Norway’s ambassador to the United States is in Alaska this week, to celebrate that country’s May 17th Constitution Day with Norwegian Americans in Anchorage and Petersburg.
But he couldn’t avoid questions about how his country is handling low oil prices — and what Alaska might learn from Norway’s example.
At the Anchorage Chamber of Commerce, Lise Falskow, of the Alaska World Affairs Council, asked Norwegian Ambassador Kare Aas whether he had any advice for lawmakers in Juneau struggling to close a $4 billion budget hole.
“I don’t,” Aas said, to laughter.
But, he said he could talk about what’s happening in Norway — where, for the record, he said, nobody is freaking out.
Because while Alaska and Norway have plenty in common — including a northern location, economies built around oil and gas, and massive savings accounts — there are also some major differences.
For starters, Norway’s economy is far more diversified, Aas said, pointing to the maritime industry, fisheries, IT, tourism — and one sector anathema to many Alaskans: farmed Atlantic salmon.
In all, he estimated Norway only gets about 20 percent of government revenue from oil and gas. That’s compared with nearly 90 percent of unrestricted state funds in Alaska just a few years ago.
And while Norway founded its sovereign wealth fund some two decades after Alaska, it’s grown to more than $850 billion. Alaska’s Permanent Fund currently has about $53 billion.
Aas said there is broad consensus that Norway’s fund must be saved for a post-oil future.
“The basic idea, that this is for the next generation and generations after that, is so solid, so part of, I would say, the Norwegian society,” he said.
The Norwegian government can use a percentage of the fund’s value to cover budget needs, though this year marked the first time, ever, that it exercised that right. That design is similar to a proposal before the Alaska legislature to draw on Permanent Fund earnings to fund state government.

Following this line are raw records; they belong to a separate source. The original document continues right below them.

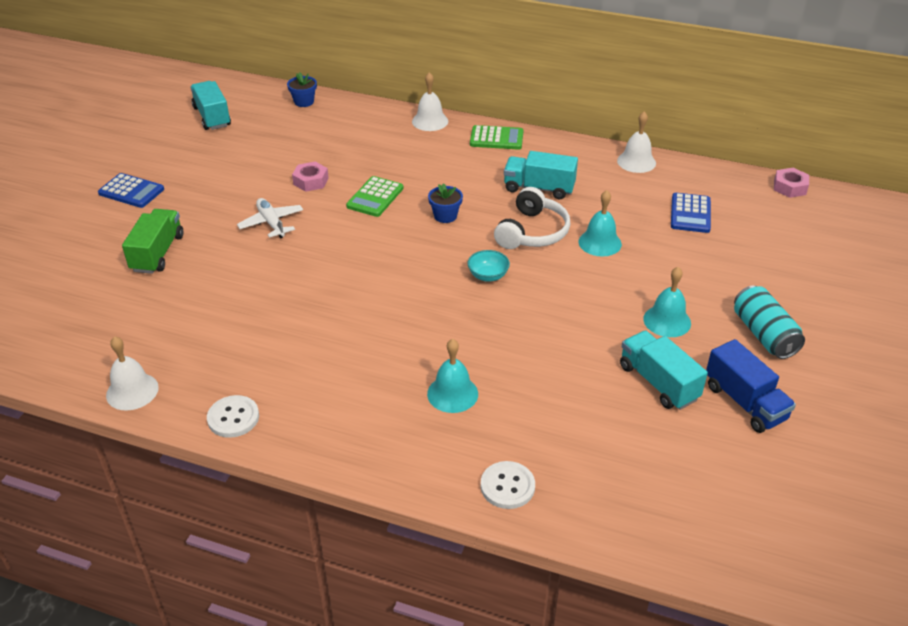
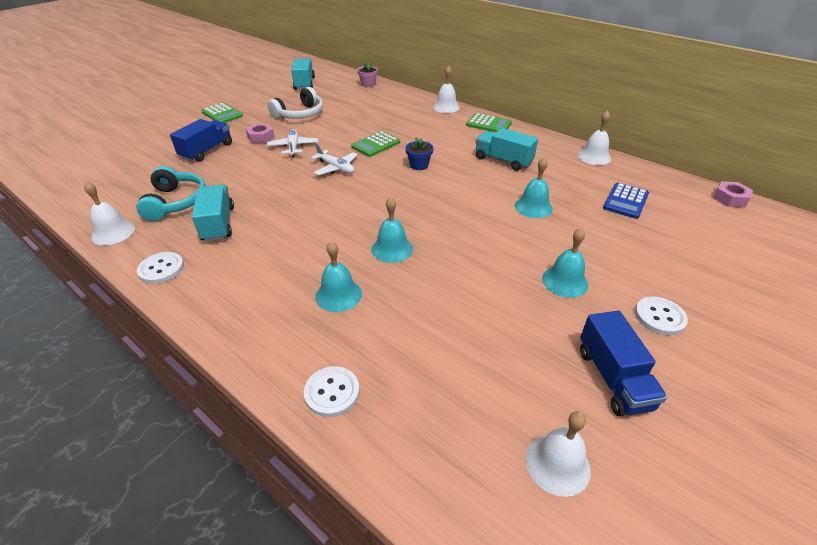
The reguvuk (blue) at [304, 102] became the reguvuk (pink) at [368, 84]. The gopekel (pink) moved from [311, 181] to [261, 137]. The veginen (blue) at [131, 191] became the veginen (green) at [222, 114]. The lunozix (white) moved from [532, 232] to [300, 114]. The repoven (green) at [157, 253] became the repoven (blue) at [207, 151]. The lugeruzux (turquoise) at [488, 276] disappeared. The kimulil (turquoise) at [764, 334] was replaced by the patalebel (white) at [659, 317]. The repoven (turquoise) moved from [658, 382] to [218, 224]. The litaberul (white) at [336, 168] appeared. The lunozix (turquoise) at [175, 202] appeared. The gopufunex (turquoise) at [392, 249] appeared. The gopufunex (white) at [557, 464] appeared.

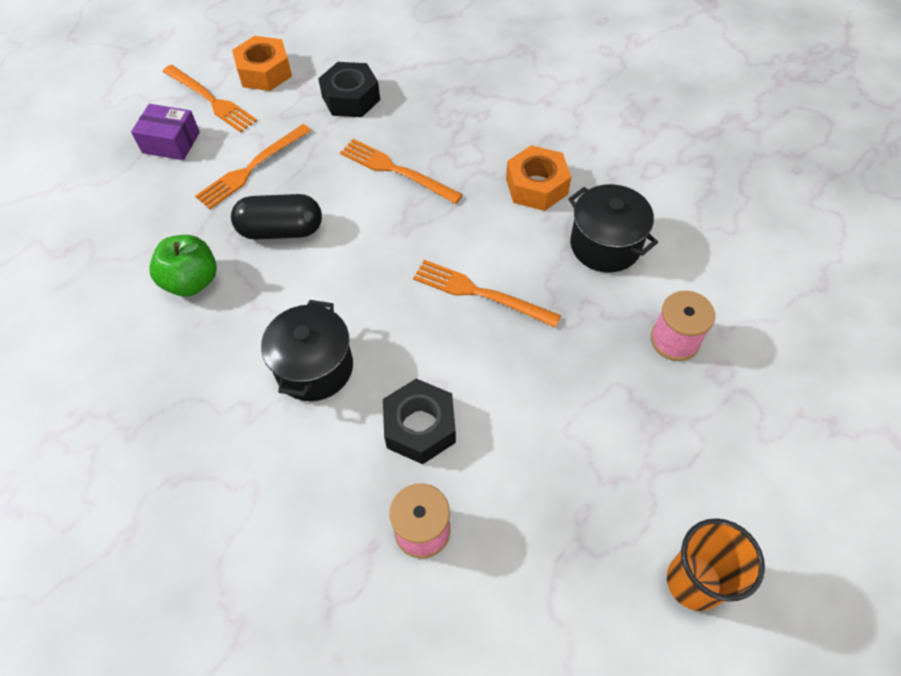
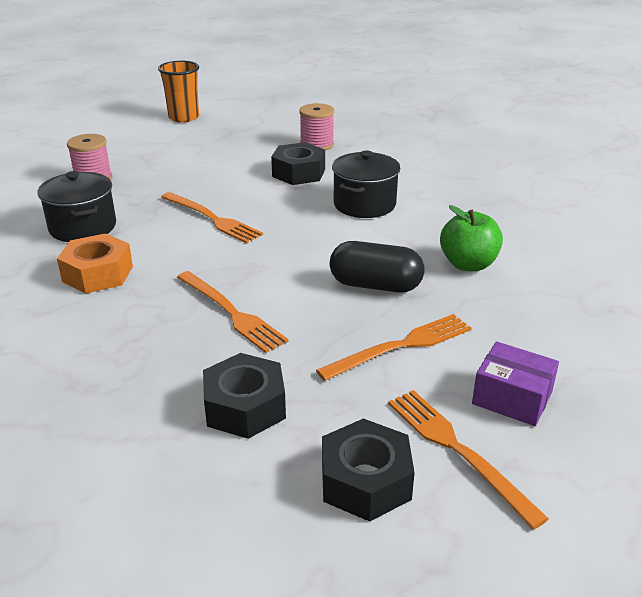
The gopekel (orange) at [265, 72] became the gopekel (black) at [365, 481].

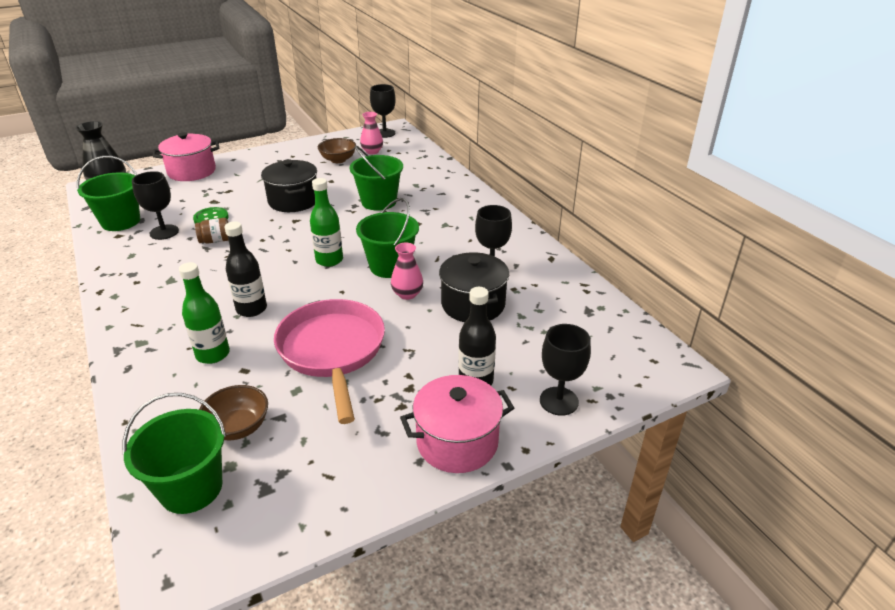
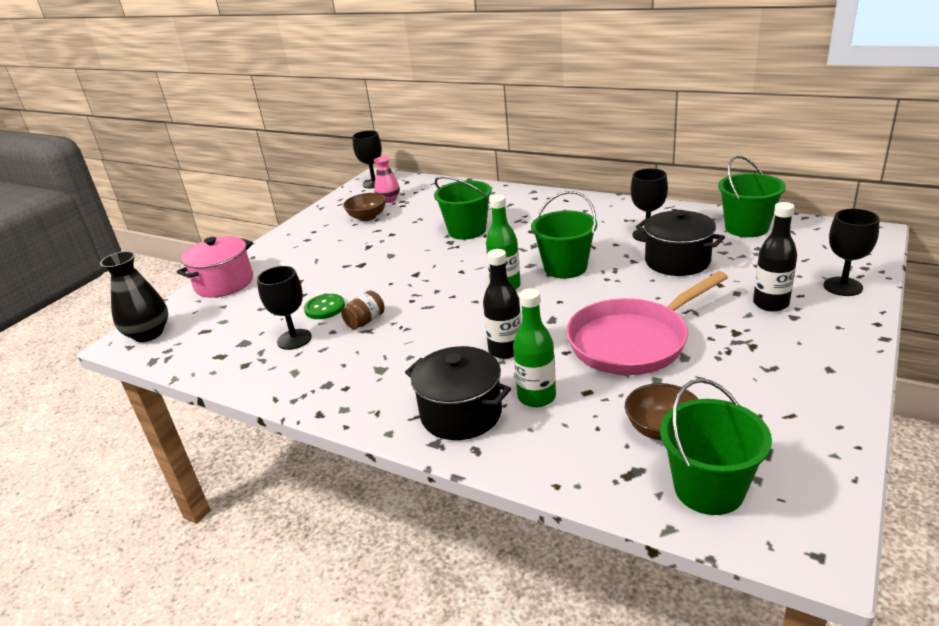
The retepenak (green) moved from [121, 221] to [746, 228]. The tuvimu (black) moved from [293, 201] to [461, 414]. The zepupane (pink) at [407, 294] disappeared. The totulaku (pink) at [332, 351] turned 75 degrees counterclockwise. The tuvimu (pink) at [457, 442] disappeared.

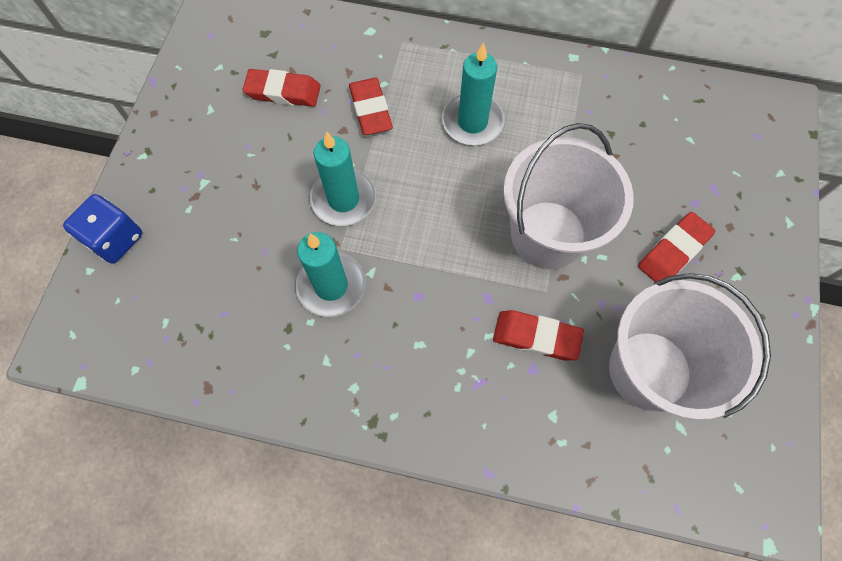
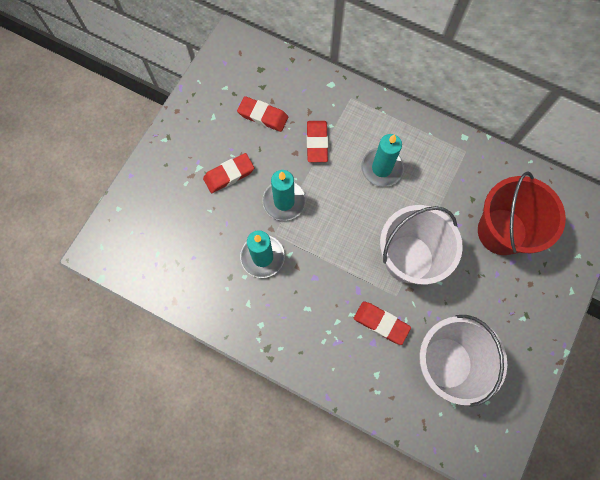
The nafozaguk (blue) at [115, 239] disappeared. The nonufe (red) moved from [673, 251] to [229, 175]. The retepenak (red) at [501, 231] appeared.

Another key difference? Norway never got rid of its taxes — a point raised by a member of the Anchorage audience, who asked if Norway still has an income tax. “Oh yes,” Aas said.
“We have income tax. We have a sales tax of 25 percent,” he said. “We have probably the highest gasoline prices in the world.”
One result of all these policy differences, Aas said, is that unlike Alaska, where lawmakers are struggling to cut state spending, Norway’s government has expanded spending in the face of low oil prices, in an attempt to stimulate the economy and soften the impacts of job losses in oil-dependent regions.